TLSEA: a tool for lncRNA set enrichment analysis based on multi-source heterogeneous information fusion

Front Genet. 2023 May 2:14:1181391. doi: 10.3389/fgene.2023.1181391. eCollection 2023.

Abstract

Long non-coding RNAs (lncRNAs) play an important regulatory role in gene transcription and post-transcriptional modification, and lncRNA regulatory dysfunction leads to a variety of complex human diseases. Hence, it might be beneficial to detect the underlying biological pathways and functional categories of genes that encode lncRNA. This can be carried out by using gene set enrichment analysis, which is a pervasive bioinformatic technique that has been widely used. However, accurately performing gene set enrichment analysis of lncRNAs remains a challenge. Most conventional enrichment analysis methods have not exhaustively included the rich association information among genes, which usually affects the regulatory functions of genes. Here, we developed a novel tool for lncRNA set enrichment analysis (TLSEA) to improve the accuracy of the gene functional enrichment analysis, which extracted the low-dimensional vectors of lncRNAs in two functional annotation networks with the graph representation learning method. A novel lncRNA-lncRNA association network was constructed by merging lncRNA-related heterogeneous information obtained from multiple sources with the different lncRNA-related similarity networks.

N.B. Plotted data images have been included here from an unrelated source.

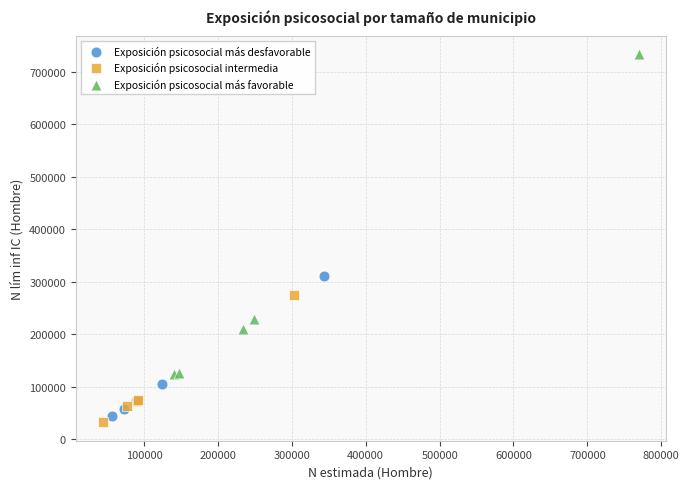

Which series contains the highest Y value?

Exposición psicosocial más favorable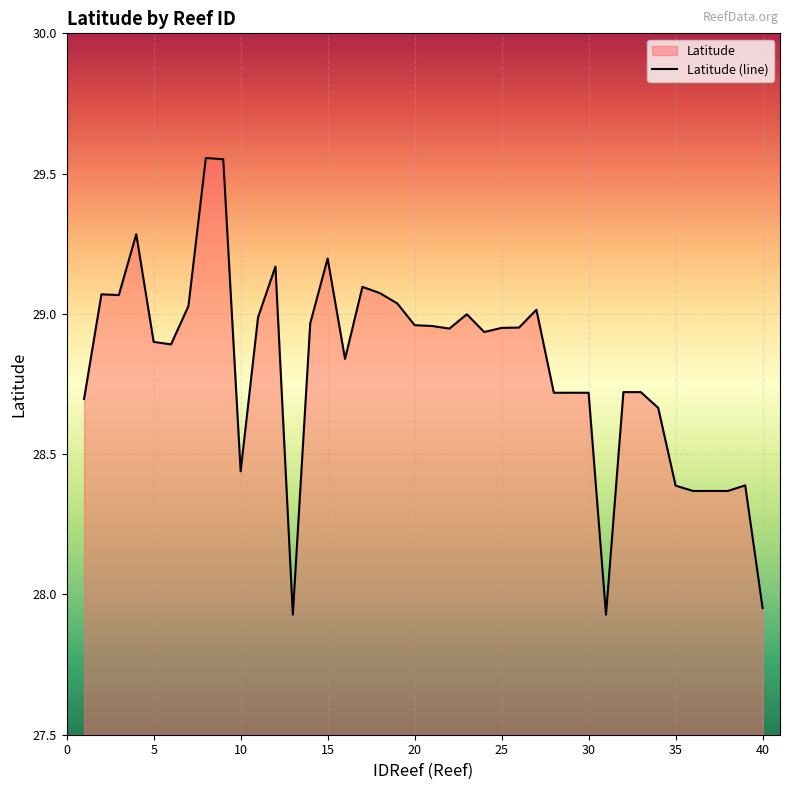

Reading left to right, extract all data points from this chart.

28.7	29.1	29.1	29.3	28.9	28.9	29.0	29.6	29.6	28.4	29.0	29.2	27.9	29.0	29.2	28.8	29.1	29.1	29.0	29.0	29.0	28.9	29.0	28.9	29.0	29.0	29.0	28.7	28.7	28.7	27.9	28.7	28.7	28.7	28.4	28.4	28.4	28.4	28.4	28.0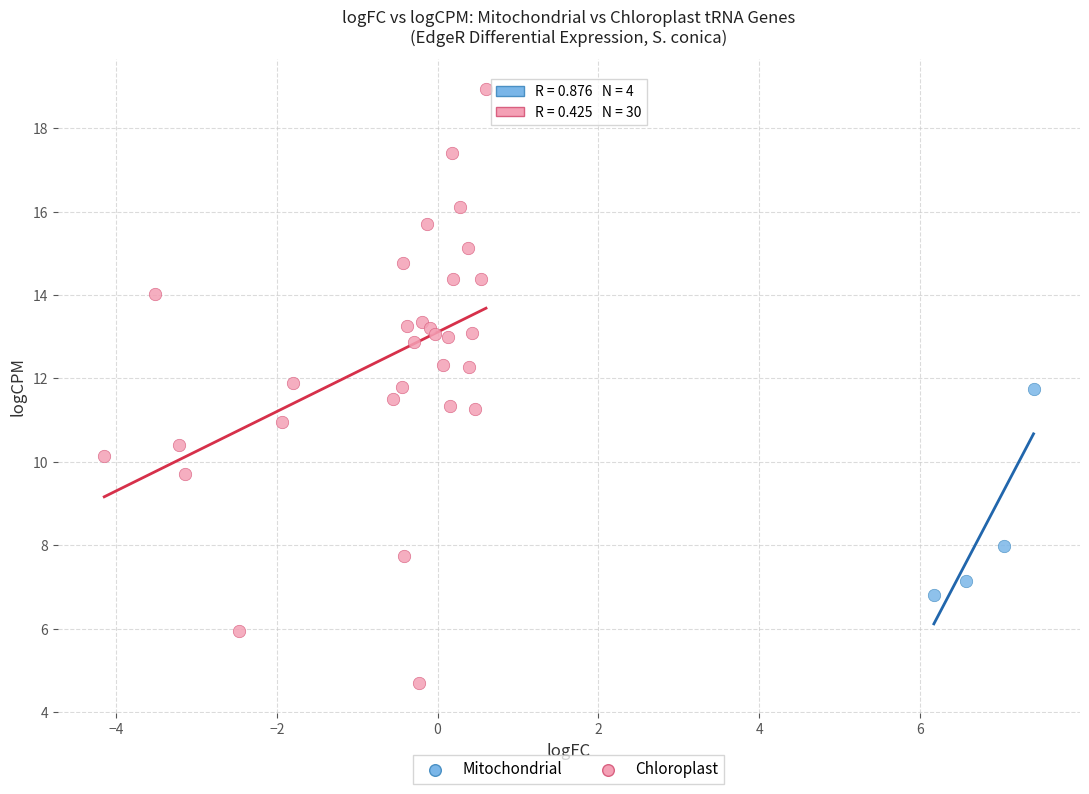

Which series reaches the maximum Y coordinate?

Chloroplast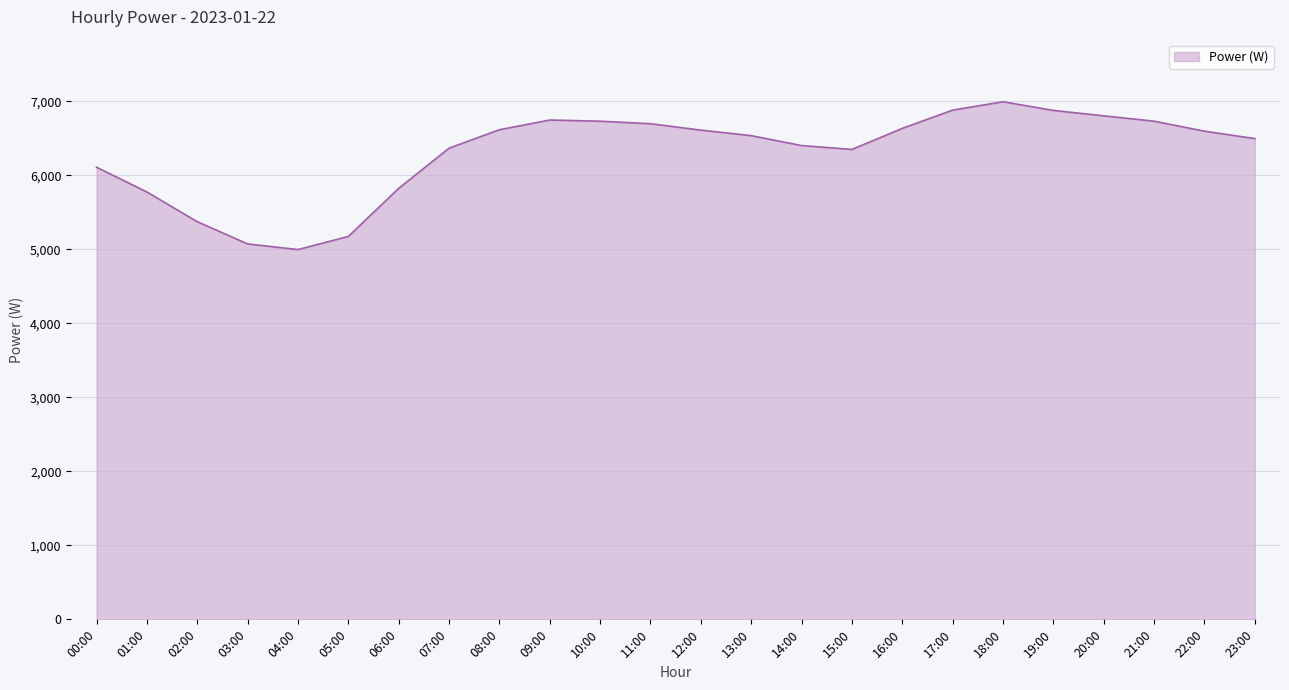

Is it true that the value at 07:00 is 6368.0?

True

In addition, the random walk with restart method was adopted to effectively expand the lncRNAs submitted by users according to the lncRNA-lncRNA association network of TLSEA. In addition, a case study of breast cancer was performed, which demonstrated that TLSEA could detect breast cancer more accurately than conventional tools. The TLSEA can be accessed freely at http://www.lirmed.com:5003/tlsea.

Keywords: functional enrichment analysis; heterogeneous network representation learning; lncRNA; lncRNA–lncRNA association network; random walk with restart; web server.

Grants and funding

This work was supported by the National Natural Science Foundation of China under Grant Nos. 62072154 and 62202330.